LONDON — Rory Stewart, former U.K. secretary of state for international development, has said it was “incredibly difficult” to convince his Cabinet colleagues of the merits of aid spending while he was in government.
At a time when public finances have been tight, Stewart added that politicians often preferred to avoid the topic.
Speaking during a panel discussion Friday, he said that “it’s very, very difficult, frankly,” to make the case for development aid. “Not only can I not convince the public; I can’t even convince colleagues around the Cabinet table.”
He continued: “They just cannot understand, in a world in which I can’t get £1.5 million [$1.9 million] to keep a national park open in Britain, why I have … a £400 million program in Pakistan. It’s too easy for people to say: ‘Wait a second — that’s 1% [of the] budget of the Pakistan army. Why are you doing this? Why are you giving these people money?’”
“It's very, very difficult to change voters' minds when they fundamentally have an antipathy towards [development aid].”— Rory Stewart, former U.K. secretary of state for international development
While the aid budget was protected throughout the United Kingdom’s years of austerity, other government departments saw their budgets squeezed and public services were cut. Stewart said that while he was prisons minister in the Ministry of Justice — prior to being appointed to the Department for International Development in 2019 — his department was renting out its office space for extra revenue. Meanwhile, DFID was “happily writing £250 million checks for education programs in Ethiopia.”
Stewart — who is widely seen as a supporter of aid — dismissed the idea that more public communication was needed around development. Instead, he said the “chicken-and-egg” problem for politicians is that they do not often talk “about development aid … [because] voters don’t want to hear about it.”

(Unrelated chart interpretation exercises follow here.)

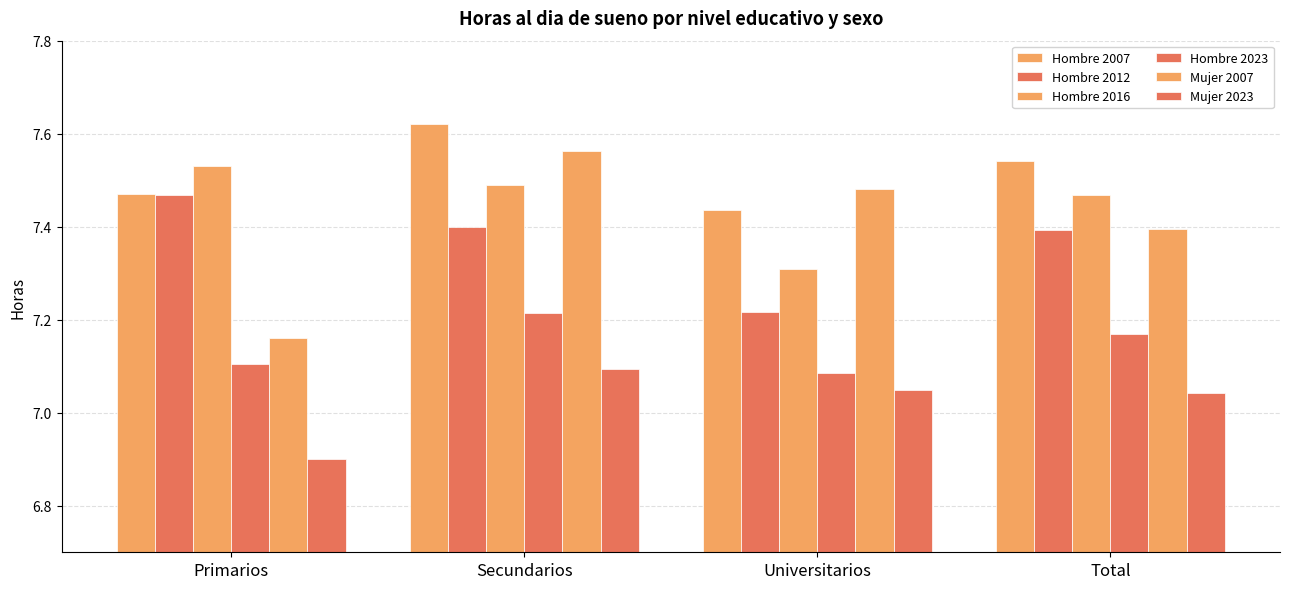

Reading right to left, transcribe all the data shown in this chart.

Hombre 2007: Total=7.5	Universitarios=7.4	Secundarios=7.6	Primarios=7.5
Hombre 2012: Total=7.4	Universitarios=7.2	Secundarios=7.4	Primarios=7.5
Hombre 2016: Total=7.5	Universitarios=7.3	Secundarios=7.5	Primarios=7.5
Hombre 2023: Total=7.2	Universitarios=7.1	Secundarios=7.2	Primarios=7.1
Mujer 2007: Total=7.4	Universitarios=7.5	Secundarios=7.6	Primarios=7.2
Mujer 2023: Total=7.0	Universitarios=7.0	Secundarios=7.1	Primarios=6.9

He added: “It's very, very difficult to change voters' minds when they fundamentally have an antipathy towards it. … It feels often, to them, as if they are on the hook forever; the people they are giving money to are often, by definition, the least productive members of society — they may be elderly, they may be disabled people.

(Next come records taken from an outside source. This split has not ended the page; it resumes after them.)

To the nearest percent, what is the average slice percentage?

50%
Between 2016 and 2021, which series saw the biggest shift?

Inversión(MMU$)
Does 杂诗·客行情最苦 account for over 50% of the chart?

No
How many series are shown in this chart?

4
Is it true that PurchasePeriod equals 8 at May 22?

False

“It goes totally against what they [taxpayers] were brought up to believe, which is development investment is going to have this sort of magnificent transformatory effect — they build a road or something, and the economy takes off and they don’t need to be there any more.”
The highly “technocratic” nature of development programming also means that the views of taxpayers in donor countries tend to be ignored, Stewart added. “The British taxpayer [who] is being asked to provide … £14 billion of assistance per year has quite strong views themselves on what they do want to support and don’t want to support.”
He cited cash transfers as a technical “good buy” for development officials but “extremely difficult to explain to the taxpayer,” adding that “it goes totally against all that they were told about development.”